Es gibt im deutschen Gesellschaftsrecht bestimmte Vorgänge, die der Zustimmung der Gesellschafterversammlung und zusätzlich einer notariellen Beurkundung des Beschlusses bedürfen. Im Digitorney-Interview schildert der Frankfurter Notar Dr. Rouven Redeker, in welchen Situationen diese formale Notwendigkeit besteht und worauf Unternehmen achten sollten, um formal alles richtig zu machen und unnötige Kosten zu vermeiden.

Herr Dr. Redeker, wann besteht rechtlich die Notwendigkeit, dass GmbH-Gesellschafter ihren Zustimmungsbeschluss notariell beurkunden lassen müssen?

Redeker: Das kommt auf die Situation und die Vorgaben der jeweiligen Satzung an. Für Ergebnisabführungsverträge, Umwandlungsvorgänge wie Verschmelzungen oder Abspaltungen und Vermögensveräußerungen im Ganzen muss der Zustimmungsbeschluss schon von Gesetzes wegen notariell beurkundet werden, damit die jeweilige Transaktion wirksam wird. Bei anderen Maßnahmen kommt es darauf an, was der Gesellschaftsvertrag vorsieht.

Können Sie dazu ein Beispiel geben?

Redeker: Die klassischen Fälle sind die Veräußerung und Verpfändung von Geschäftsanteilen einer GmbH. Hier sehen Gesellschaftsverträge typischerweise sogenannte Vinkulierungsklauseln vor, wonach die Veräußerung oder Verpfändung von Geschäftsanteilen der Zustimmung der Gesellschafterversammlung bedarf. Der Hintergrund ist, dass die Gesellschafter verhindern wollen, dass gegen ihren Willen außenstehende Dritte an der Gesellschaft beteiligt werden oder Einfluss nehmen können. Deshalb ist eine Veräußerung oder Verpfändung von Geschäftsanteilen ohne die satzungsgemäß vorgesehene Zustimmung der anderen Gesellschafter auch schwebend unwirksam und wird erst wirksam, wenn die Zustimmung erteilt wird.

Muss der Zustimmungsbeschluss dann notariell beurkundet werden? 

Redeker: Nein. Der Zustimmungsbeschluss wird aber häufig in die Kaufvertrags- oder Verpfändungsurkunde aufgenommen und mitbeurkundet. Hierdurch verdoppelt sich allerdings der für die Notarkosten relevante Geschäftswert und die Notarkosten steigen entsprechend. Da keine Beurkundungspflicht besteht, ist es daher auch möglich, dass der zustimmende Gesellschafterbeschluss privatschriftlich gefasst wird und der Urkunde zu Beweiszwecken einfach beigefügt wird. Dies spart Kosten.
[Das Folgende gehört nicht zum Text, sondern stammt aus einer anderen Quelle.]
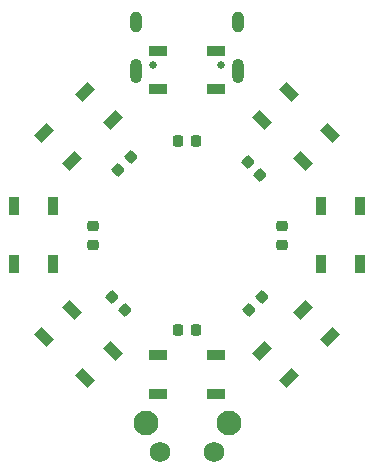
<source format=gbr>
%TF.GenerationSoftware,KiCad,Pcbnew,7.0.7*%
%TF.CreationDate,2023-10-08T00:42:53+08:00*%
%TF.ProjectId,RM_47mm,524d5f34-376d-46d2-9e6b-696361645f70,rev?*%
%TF.SameCoordinates,Original*%
%TF.FileFunction,Soldermask,Top*%
%TF.FilePolarity,Negative*%
%FSLAX46Y46*%
G04 Gerber Fmt 4.6, Leading zero omitted, Abs format (unit mm)*
G04 Created by KiCad (PCBNEW 7.0.7) date 2023-10-08 00:42:53*
%MOMM*%
%LPD*%
G01*
G04 APERTURE LIST*
G04 Aperture macros list*
%AMRoundRect*
0 Rectangle with rounded corners*
0 $1 Rounding radius*
0 $2 $3 $4 $5 $6 $7 $8 $9 X,Y pos of 4 corners*
0 Add a 4 corners polygon primitive as box body*
4,1,4,$2,$3,$4,$5,$6,$7,$8,$9,$2,$3,0*
0 Add four circle primitives for the rounded corners*
1,1,$1+$1,$2,$3*
1,1,$1+$1,$4,$5*
1,1,$1+$1,$6,$7*
1,1,$1+$1,$8,$9*
0 Add four rect primitives between the rounded corners*
20,1,$1+$1,$2,$3,$4,$5,0*
20,1,$1+$1,$4,$5,$6,$7,0*
20,1,$1+$1,$6,$7,$8,$9,0*
20,1,$1+$1,$8,$9,$2,$3,0*%
%AMRotRect*
0 Rectangle, with rotation*
0 The origin of the aperture is its center*
0 $1 length*
0 $2 width*
0 $3 Rotation angle, in degrees counterclockwise*
0 Add horizontal line*
21,1,$1,$2,0,0,$3*%
G04 Aperture macros list end*
%ADD10C,0.650000*%
%ADD11O,1.000000X1.800000*%
%ADD12O,1.000000X2.100000*%
%ADD13R,0.900000X1.500000*%
%ADD14RotRect,1.500000X0.900000X45.000000*%
%ADD15RoundRect,0.225000X0.225000X0.250000X-0.225000X0.250000X-0.225000X-0.250000X0.225000X-0.250000X0*%
%ADD16RotRect,1.500000X0.900000X135.000000*%
%ADD17RoundRect,0.225000X-0.017678X0.335876X-0.335876X0.017678X0.017678X-0.335876X0.335876X-0.017678X0*%
%ADD18RotRect,1.500000X0.900000X225.000000*%
%ADD19RoundRect,0.225000X0.250000X-0.225000X0.250000X0.225000X-0.250000X0.225000X-0.250000X-0.225000X0*%
%ADD20RoundRect,0.225000X0.017678X-0.335876X0.335876X-0.017678X-0.017678X0.335876X-0.335876X0.017678X0*%
%ADD21RoundRect,0.225000X-0.225000X-0.250000X0.225000X-0.250000X0.225000X0.250000X-0.225000X0.250000X0*%
%ADD22RoundRect,0.225000X-0.335876X-0.017678X-0.017678X-0.335876X0.335876X0.017678X0.017678X0.335876X0*%
%ADD23RotRect,1.500000X0.900000X315.000000*%
%ADD24R,1.500000X0.900000*%
%ADD25C,2.100000*%
%ADD26C,1.750000*%
G04 APERTURE END LIST*
D10*
%TO.C,J1*%
X147110000Y-85605000D03*
X152890000Y-85605000D03*
D11*
X145680000Y-81925000D03*
D12*
X145680000Y-86125000D03*
X154320000Y-86125000D03*
D11*
X154320000Y-81925000D03*
%TD*%
D13*
%TO.C,D3*%
X161350000Y-102450000D03*
X164650000Y-102450000D03*
X164650000Y-97550000D03*
X161350000Y-97550000D03*
%TD*%
D14*
%TO.C,D4*%
X156300862Y-109765685D03*
X158634315Y-112099138D03*
X162099138Y-108634315D03*
X159765685Y-106300862D03*
%TD*%
D15*
%TO.C,C5*%
X150775000Y-108000000D03*
X149225000Y-108000000D03*
%TD*%
D16*
%TO.C,D2*%
X159765685Y-93699138D03*
X162099138Y-91365685D03*
X158634315Y-87900862D03*
X156300862Y-90234315D03*
%TD*%
D17*
%TO.C,C4*%
X156348008Y-105251992D03*
X155251992Y-106348008D03*
%TD*%
D18*
%TO.C,D8*%
X140234315Y-93699138D03*
X137900862Y-91365685D03*
X141365685Y-87900862D03*
X143699138Y-90234315D03*
%TD*%
D19*
%TO.C,C3*%
X158000000Y-100775000D03*
X158000000Y-99225000D03*
%TD*%
D20*
%TO.C,C8*%
X145248008Y-93401992D03*
X144151992Y-94498008D03*
%TD*%
D21*
%TO.C,C1*%
X149225000Y-92000000D03*
X150775000Y-92000000D03*
%TD*%
D22*
%TO.C,C6*%
X143651992Y-105251992D03*
X144748008Y-106348008D03*
%TD*%
%TO.C,C2*%
X155101992Y-93801992D03*
X156198008Y-94898008D03*
%TD*%
D23*
%TO.C,D6*%
X140234315Y-106300862D03*
X137900862Y-108634315D03*
X141365685Y-112099138D03*
X143699138Y-109765685D03*
%TD*%
D24*
%TO.C,D1*%
X147550000Y-87650000D03*
X147550000Y-84350000D03*
X152450000Y-84350000D03*
X152450000Y-87650000D03*
%TD*%
%TO.C,D5*%
X147550000Y-110150000D03*
X147550000Y-113450000D03*
X152450000Y-113450000D03*
X152450000Y-110150000D03*
%TD*%
D13*
%TO.C,D7*%
X138650000Y-97550000D03*
X135350000Y-97550000D03*
X135350000Y-102450000D03*
X138650000Y-102450000D03*
%TD*%
D19*
%TO.C,C7*%
X142000000Y-100775000D03*
X142000000Y-99225000D03*
%TD*%
D25*
%TO.C,SW3*%
X146482909Y-115884152D03*
X153492909Y-115884152D03*
D26*
X147732909Y-118374152D03*
X152232909Y-118374152D03*
%TD*%
M02*

</source>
Gilt dies auch bei einer Geschäftsveräußerung im Ganzen?

Redeker: Nein. Hier sieht das Gesetz zwingend sowohl die Beurkundung des Veräußerungsvertrages als auch des Zustimmungsbeschlusses vor. Wird der Gesellschafterbeschluss nicht beurkundet, ist er unwirksam und damit ist die gesamte Transaktion unwirksam. Der Super-GAU.
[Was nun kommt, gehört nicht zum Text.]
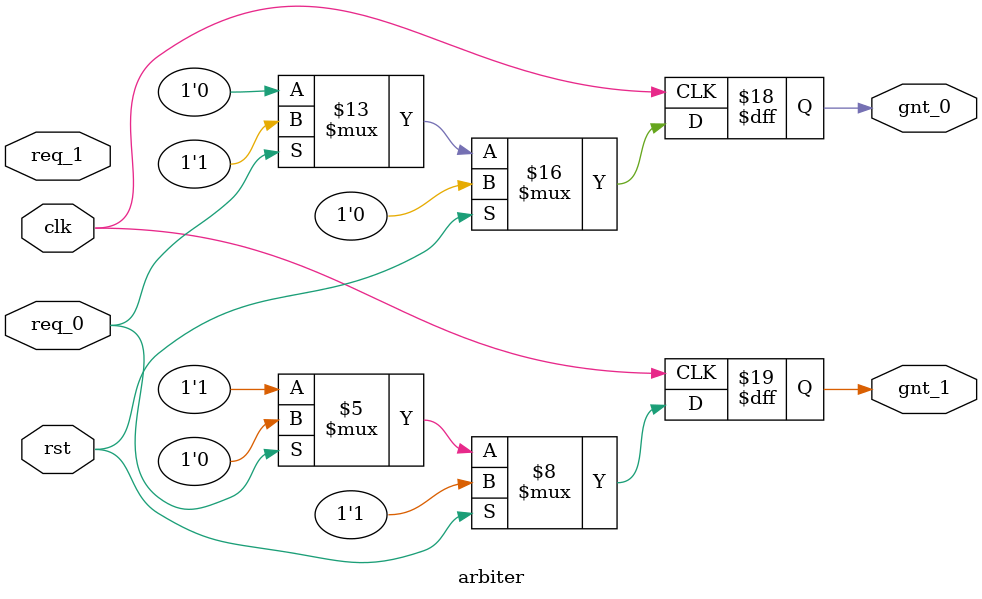
<source format=v>
module arbiter(clk, rst, req_0, req_1, gnt_0, gnt_1);
  input clk;
  input rst;
  input req_0;
  input req_1;
  output gnt_0;
  output gnt_1;
  
  reg gnt_0, gnt_1;
  
  always @ (posedge clk) begin
  
    if (rst) begin
      gnt_0 <= 0;
      gnt_1 <= 1;
    end else if (req_0) begin
      gnt_0 <= 1;
      gnt_1 <= 0;
    end else if (req_1) begin
      gnt_0 <= 0;
      gnt_1 <= 1;
      end else begin
       gnt_0 <= 0;
       gnt_1 <= 1;
    end 
  end

endmodule

  

</source>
Wann genau liegt eine Geschäftsveräußerung im Ganzen vor?

Redeker: Das Gesetz schreibt leider keine festen Schwellenwerte vor, an denen man sich in der Praxis orientieren könnte. In der Literatur geht man von einer Geschäftsveräußerung im Ganzen aus, wenn Vermögen veräußert wird, das ca. 80-90% der Bilanzsumme des Unternehmens ausmacht. Dies sind praxistaugliche Zahlen, mit denen man arbeiten sollte.
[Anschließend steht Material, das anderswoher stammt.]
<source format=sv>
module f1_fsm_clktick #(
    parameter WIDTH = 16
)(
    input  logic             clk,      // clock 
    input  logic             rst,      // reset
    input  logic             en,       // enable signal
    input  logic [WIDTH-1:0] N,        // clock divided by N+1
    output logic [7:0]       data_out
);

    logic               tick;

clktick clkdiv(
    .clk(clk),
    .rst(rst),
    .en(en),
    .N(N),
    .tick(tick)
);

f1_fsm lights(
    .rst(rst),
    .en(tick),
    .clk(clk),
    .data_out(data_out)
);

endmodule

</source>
Gelten die Vorschriften zur Geschäftsveräußerung im Ganzen bei allen Gesellschaftsformen?

Redeker: Die Beurkundungspflicht für den Kaufvertrag gilt für alle Rechtsformen und sogar für Privatpersonen, wenn eine Geschäftsveräußerung im Ganzen vorliegt. Beim Zustimmungsbeschluss ist die Rechtslage anders. Hier gilt die Beurkundungspflicht nur für Kapitalgesellschaften, nicht aber für Personengesellschaften. Mit anderen Worten: Ein Zustimmungsbeschluss muss bei allen Rechtsformen gefasst werden. Dieser muss aber nur notariell beurkundet werden, wenn es sich bei dem veräußernden Unternehmen um eine GmbH oder eine AG handelt. Bei einer Personengesellschaft genügt die einfache Schriftform.